The tradeoff is that you lose everything that comes from a clean room. The agent might be looking at a stale tab. Your browser extensions might be interfering with the page. The state you’re seeing is the state right now, which is not reproducible for anybody but you. For the specific class of tasks where that’s what you want, it’s magical. For testing and verification, it’s the wrong shape.

It’s also the tool that needs the most user judgment because the agent is interacting with your real accounts on your real services. The rules in your head about “don’t let the agent click on this email link” apply in full. Claude in Chrome has a safety model that’s thoughtful about this, but the responsibility doesn’t disappear—it shifts to you.

So which one for this workshop

For today, Playwright MCP is the primary runtime tool, because today is about verification and the verification loop needs to be reproducible. When a lesson says “the agent probes the UI at runtime,” assume Playwright MCP unless I specify otherwise.

Chrome DevTools MCP comes in when we talk about failure dossiers in Module 6—reading the console and network is exactly what DevTools MCP is for, and a dossier that includes a captured console log is much more valuable than one that doesn’t.

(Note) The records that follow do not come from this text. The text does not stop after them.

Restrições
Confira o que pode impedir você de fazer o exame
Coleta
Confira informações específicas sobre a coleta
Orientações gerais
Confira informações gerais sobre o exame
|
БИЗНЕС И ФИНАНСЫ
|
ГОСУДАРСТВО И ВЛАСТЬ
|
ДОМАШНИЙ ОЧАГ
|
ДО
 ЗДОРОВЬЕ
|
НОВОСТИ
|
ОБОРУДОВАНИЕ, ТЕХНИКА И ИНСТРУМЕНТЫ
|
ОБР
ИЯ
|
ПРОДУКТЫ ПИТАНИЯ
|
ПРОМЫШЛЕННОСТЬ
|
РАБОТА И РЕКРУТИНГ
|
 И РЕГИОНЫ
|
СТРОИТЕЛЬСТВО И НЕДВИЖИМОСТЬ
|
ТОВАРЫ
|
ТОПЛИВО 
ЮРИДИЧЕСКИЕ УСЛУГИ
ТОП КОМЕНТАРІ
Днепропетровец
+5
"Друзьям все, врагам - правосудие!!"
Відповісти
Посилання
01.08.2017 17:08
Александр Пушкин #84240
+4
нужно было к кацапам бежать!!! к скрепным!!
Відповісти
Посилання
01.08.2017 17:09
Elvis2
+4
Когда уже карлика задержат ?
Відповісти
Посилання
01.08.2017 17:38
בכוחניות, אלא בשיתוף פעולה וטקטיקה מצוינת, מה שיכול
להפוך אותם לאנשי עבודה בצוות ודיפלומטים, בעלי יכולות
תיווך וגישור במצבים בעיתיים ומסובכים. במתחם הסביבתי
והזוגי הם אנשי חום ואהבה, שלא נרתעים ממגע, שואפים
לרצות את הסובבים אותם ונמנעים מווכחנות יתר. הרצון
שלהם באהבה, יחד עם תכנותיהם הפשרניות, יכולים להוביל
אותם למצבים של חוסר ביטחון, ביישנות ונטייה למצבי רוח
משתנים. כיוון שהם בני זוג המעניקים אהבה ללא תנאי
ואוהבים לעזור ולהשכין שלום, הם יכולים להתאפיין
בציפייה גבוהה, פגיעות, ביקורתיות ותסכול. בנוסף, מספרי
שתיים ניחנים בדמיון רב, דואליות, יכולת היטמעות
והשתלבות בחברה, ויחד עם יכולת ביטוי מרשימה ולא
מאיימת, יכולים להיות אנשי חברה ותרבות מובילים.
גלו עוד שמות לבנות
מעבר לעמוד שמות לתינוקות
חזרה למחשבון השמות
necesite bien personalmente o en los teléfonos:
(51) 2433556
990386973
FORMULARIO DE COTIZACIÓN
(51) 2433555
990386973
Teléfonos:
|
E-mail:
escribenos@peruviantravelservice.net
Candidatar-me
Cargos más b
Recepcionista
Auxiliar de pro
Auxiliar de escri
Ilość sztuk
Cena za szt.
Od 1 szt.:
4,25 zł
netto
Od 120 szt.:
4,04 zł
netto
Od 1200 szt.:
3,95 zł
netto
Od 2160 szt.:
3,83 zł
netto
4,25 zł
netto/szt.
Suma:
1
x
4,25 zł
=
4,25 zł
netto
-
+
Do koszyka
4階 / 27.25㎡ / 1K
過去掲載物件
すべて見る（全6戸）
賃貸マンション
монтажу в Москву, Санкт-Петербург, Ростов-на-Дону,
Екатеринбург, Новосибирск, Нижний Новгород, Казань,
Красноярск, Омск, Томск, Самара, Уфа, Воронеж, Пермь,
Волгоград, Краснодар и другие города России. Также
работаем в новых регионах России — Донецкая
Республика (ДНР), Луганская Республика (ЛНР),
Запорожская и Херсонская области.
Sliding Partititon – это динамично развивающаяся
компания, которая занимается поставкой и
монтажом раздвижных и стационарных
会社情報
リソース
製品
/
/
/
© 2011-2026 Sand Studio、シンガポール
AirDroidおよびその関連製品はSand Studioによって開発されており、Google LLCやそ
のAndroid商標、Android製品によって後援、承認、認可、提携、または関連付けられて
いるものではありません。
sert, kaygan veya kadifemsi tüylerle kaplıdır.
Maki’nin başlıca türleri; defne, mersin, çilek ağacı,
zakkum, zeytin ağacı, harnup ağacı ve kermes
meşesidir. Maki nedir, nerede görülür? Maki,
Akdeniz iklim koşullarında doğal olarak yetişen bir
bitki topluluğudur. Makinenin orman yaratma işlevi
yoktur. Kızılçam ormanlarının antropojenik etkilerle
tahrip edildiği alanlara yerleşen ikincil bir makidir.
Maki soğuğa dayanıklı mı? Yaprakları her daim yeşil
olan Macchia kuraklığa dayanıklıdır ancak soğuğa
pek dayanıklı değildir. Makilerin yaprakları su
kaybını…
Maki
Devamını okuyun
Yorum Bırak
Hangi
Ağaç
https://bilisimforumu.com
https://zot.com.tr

Claude in Chrome is an honorable mention. I’ll call it out in a couple of places where the task genuinely needs your real session. It’s not the default for anything in this workshop, but it’s the right tool for a narrow class of “look at the thing I’m already looking at” problems, and knowing it exists is part of being well-equipped.

The bigger point

All three of these tools exist to give the agent a runtime reality check. Static analysis tells the agent “your code compiles.” Tests tell the agent “your code behaves in the ways I thought to check.” Runtime tools tell the agent “the code actually runs in a real browser and here’s what happened.” They’re the layer between writing code and shipping code, and until recently they didn’t exist for agents at all.

(This entire ecosystem is built on the Model Context Protocol, which is how agents discover and call tools. If you’re curious about the plumbing, go read the spec.)

The thing I want to flag before we move on: the runtime loop is where agents currently add the most marginal value per minute. A unit test catches mistakes before runtime. A runtime probe catches mistakes the test didn’t think of. And because runtime probes are slower and more expensive than unit tests, the agent is a much better fit for them than a developer—the agent doesn’t mind running the probe eight times in an afternoon. You would.